Doctor Loh did another video on an aquarium with a lot of African cichlids all with hole-in-the-head syndrome. The fish had an insufficient diet and were starving. Necropsies on the fish which died during the study did not show any disease organisms, not fish TB, not hexamita, and not bacteria. Simply feeding the fish more made the hole-in-the-head go away.

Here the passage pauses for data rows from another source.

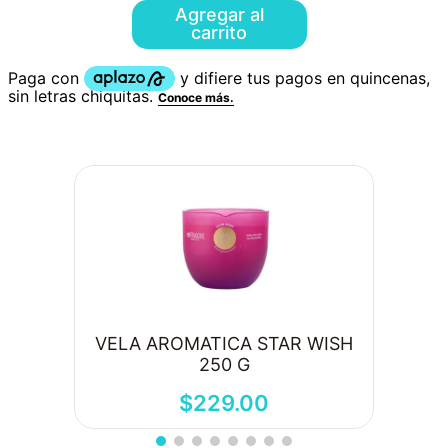
Agregar al
carrito
VELA AROMATICA STAR WISH
250 G
$
229
.
00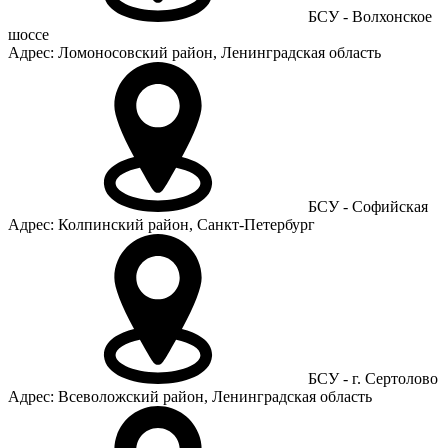
БСУ - Волхонское
шоссе
Адрес: Ломоносовский район, Ленинградская область
БСУ - Софийская
Адрес: Колпинский район, Санкт-Петербург
БСУ - г. Сертолово
Адрес: Всеволожский район, Ленинградская область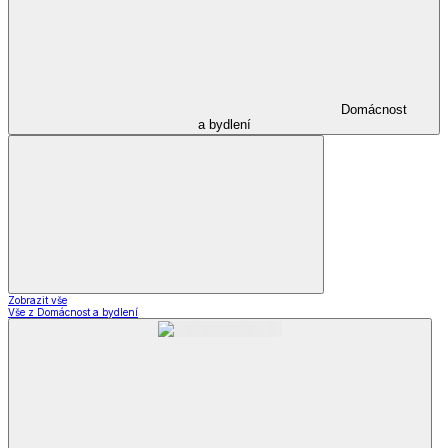
Domácnost
a bydlení
Zobrazit vše
Vše z Domácnost a bydlení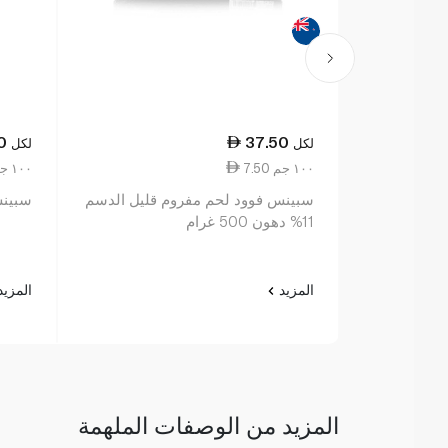
0
37.50
لكل
لكل
7.50 ١٠٠ جم
1.00 ١٠٠ جم
سبينس فوود لحم مفروم قليل الدسم
سبينس 
11% دهون 500 غرام
المزيد
المزي
المزيد من الوصفات الملهمة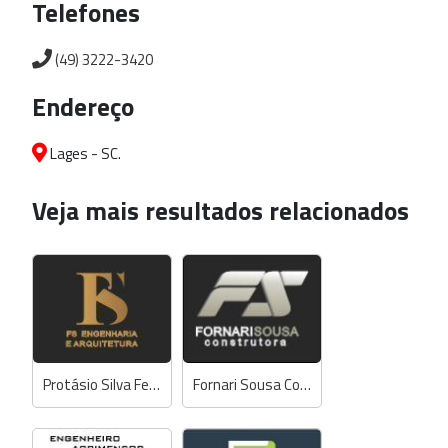
Telefones
(49) 3222-3420
Endereço
Lages - SC.
Veja mais resultados relacionados
Protásio Silva Ferreira - Engº Civil
Fornari Sousa Construtora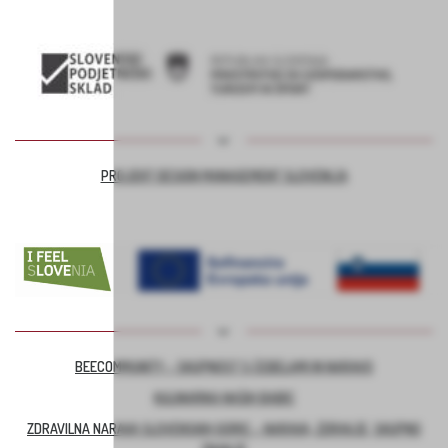
PROJEKT DESIGN MANAGEMENT SLOVENIJA
BEECOMMUNITY – SKUPNOST S ČEBELAMI IN NARAVO
KULINARIKA NAŠIH BABIC
ZDRAVILNA NARAVA SLOVENSKIH GORIC – NARAVA, ZDRAVJE, SKUPNO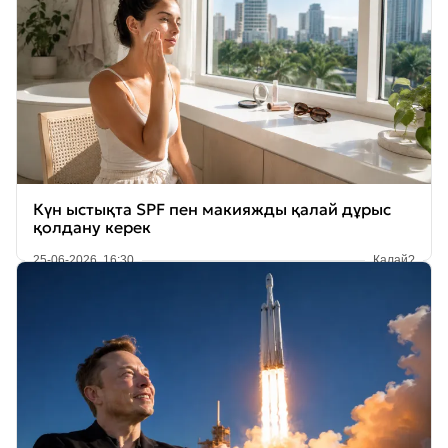
Күн ыстықта SPF пен макияжды қалай дұрыс
қолдану керек
25-06-2026, 16:30
Қалай?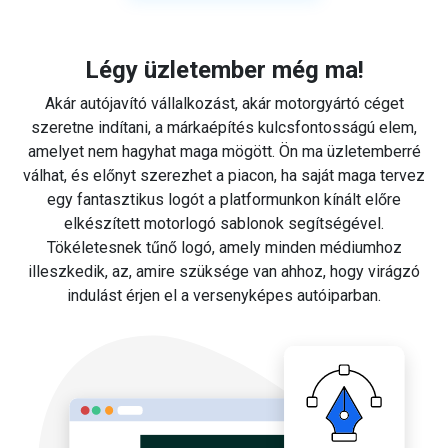
Légy üzletember még ma!
Akár autójavító vállalkozást, akár motorgyártó céget
szeretne indítani, a márkaépítés kulcsfontosságú elem,
amelyet nem hagyhat maga mögött. Ön ma üzletemberré
válhat, és előnyt szerezhet a piacon, ha saját maga tervez
egy fantasztikus logót a platformunkon kínált előre
elkészített motorlogó sablonok segítségével.
Tökéletesnek tűnő logó, amely minden médiumhoz
illeszkedik, az, amire szüksége van ahhoz, hogy virágzó
indulást érjen el a versenyképes autóiparban.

Hexamita is a facultative anaerobic (very low oxygen) organism which will survive but not thrive or reproduce in large numbers in aerobic conditions. The surface of a fish’s head is very aerobic. So, logically, hole-in-the-head isn’t caused by Hexamita. Some people claim the Hexamita organisms originate in the fish’s gut and move to the head through the body. While it is possible for severely infected organs in the body to go anaerobic and harbor hexamita, the fish will be VERY sick if this were the case.
Hexamita is a disease, a serious disease. It will obviously weaken the fish and weaken the immune system of the fish. A fish with a weakened immune system will develop hole-in-the-head much easier. But this relationship can be said for many diseases. By this line of logic, a camallanus worm infection could then be said to “cause” hole-in-the-head syndrome.
One should treat hole-in-the-head with metronidazole in the food (after one cleans up the water), “just-in-case”. Metronidazole is relatively harmless and is a cheap insurance policy in case you have both diseases. Note Metronidazole ONLY works in the food. It does NOT work in the water.